I put my family first in everything I do and I'm proud to be a wife and mother. My family matters more to me than anything and I'll do whatever's necessary to make my family life work.

I read part of an article from Vogue here on The Huffington Post UK about Carla Bruni and her thoughts on feminism. And all I could think was YES YES YES! I applaud her for being one of the few who dares to be honest about loving to be a wife and a mother, being honest about not feeling the need to be a feminist.

She says, "We don't need to be feminist in my generation. There are pioneers who opened the breach. I'm not at all an active feminist. On the contrary, I'm a bourgeois. I love family life, I love doing the same thing every day." I 100% agree!

Now, before the feminists have a hissy fit over my ungrateful ways, in no way am I saying that what the feminists did for all women of today wasn't important or necessary. Of course it was and I thank them. I enjoy my right to be equal to men politically, economically and socially and if we didn't have those rights today, I would be out there fighting for them, that's for sure.

But now I also reserve the right to declare that, in my opinion, the feminists fight is over... the hard part is done and it's time to find a balance rather than claim our women's rights at any cost! Because there is a cost. The price of feminism is that family life takes a backseat and this is a price I'm not willing to pay. I understand that some women may happily pay this price to get ahead fast in business, but I think many pay the price because they feel they have to, not because it is their first choice.

I am a traditional sort of woman AND a business woman, in that order. I think women CAN be both, we just need to apply a bit of flexibility and if we're wives/partners and mothers first and business women second, we may not get to the top as fast as a single woman do, but we're rewarded with the gift that is a well rounded family life... and, dare I add, I think we're better business women for it.

My husband works six days a week - he normally has one day off midweek and he works shifts so he either gets up at 5.30am and comes home at 3.30pm, or he leaves the house at 2.30pm and comes home just before midnight. I work from home - I started my own business (which actually includes an online magazine the celebrates all things women, The Women Online) because one of us needs to be there for the children to make sure they're well looked after, dropped off and picked up from school, taken to after school activities, play dates, etc.

So with my husband's many and odd working hours, there's no way I would ever expect him to cook, clean, do the shopping or drive the kids around on a regular basis, that just wouldn't be fair on him, and certainly not if the reason I asked him to do those things, was to preserve my rights to equality.

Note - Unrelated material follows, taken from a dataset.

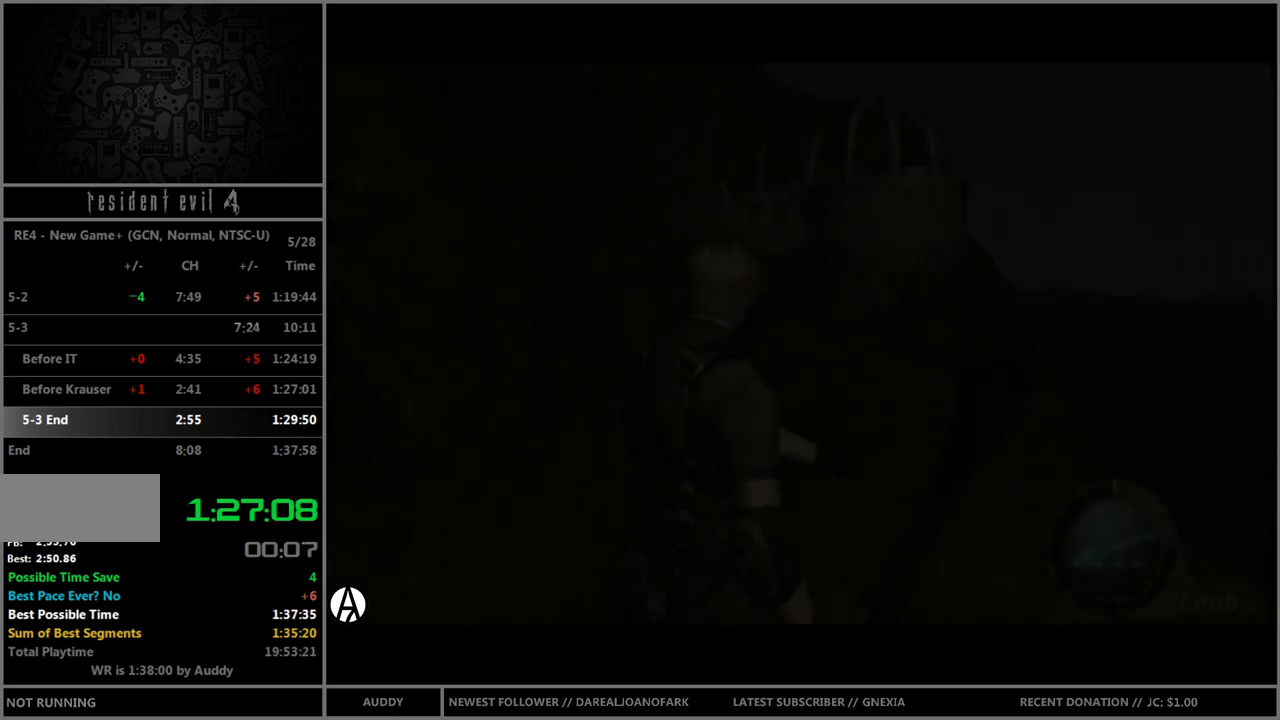
{"buttons": ["B"], "left_stick": "up", "right_stick": "center", "events": [[100, "left_stick", "up"]]}
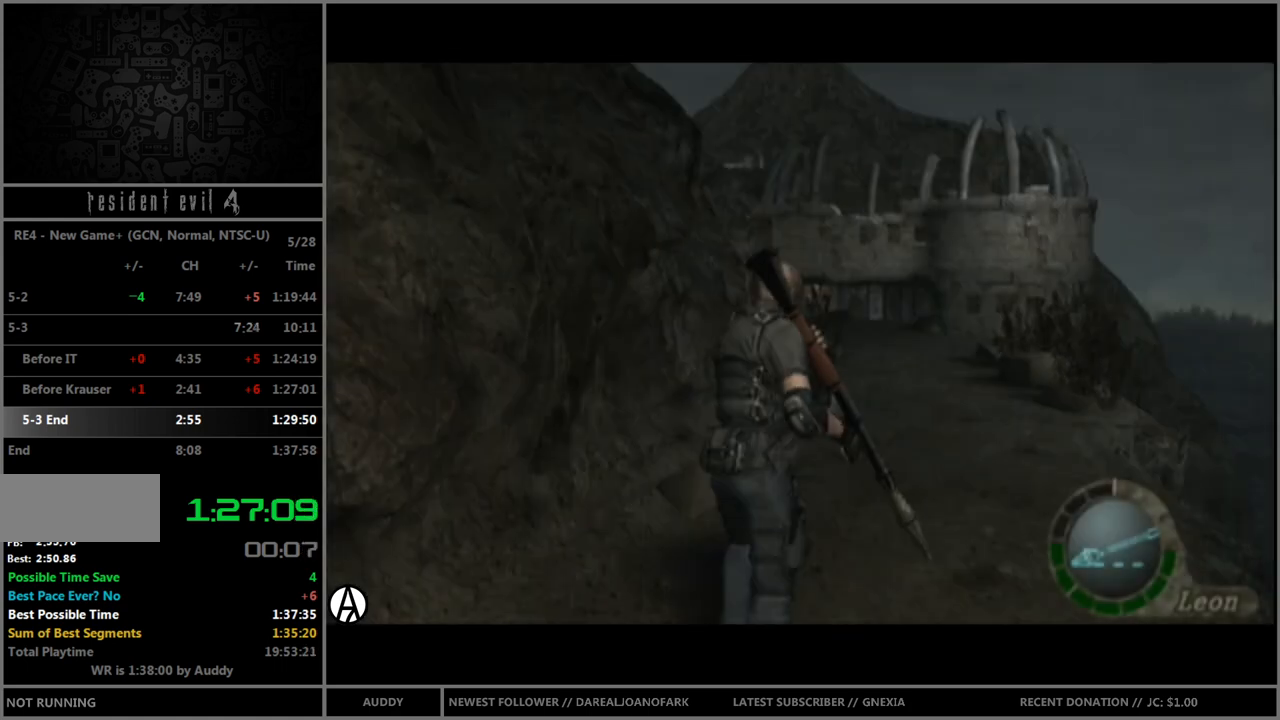
{"buttons": ["B"], "left_stick": "up", "right_stick": "center", "events": []}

So no "Ms" for me and no burning bras here. I put my family first in everything I do and I'm proud to be a wife and mother. My family matters more to me than anything and I'll do whatever's necessary to make my family life work, even if it means letting my husband go out to work to bring home the bacon while I'm doing all the domestic chores and the bringing up of our children and only putting on the business woman's cap between cooking, cleaning, homework, children's activities and other domestic duties.

Frankly, as long as all the jobs in our home and our family life get done, I don't really care which one of us do them... and that's equality, in my humble opinion.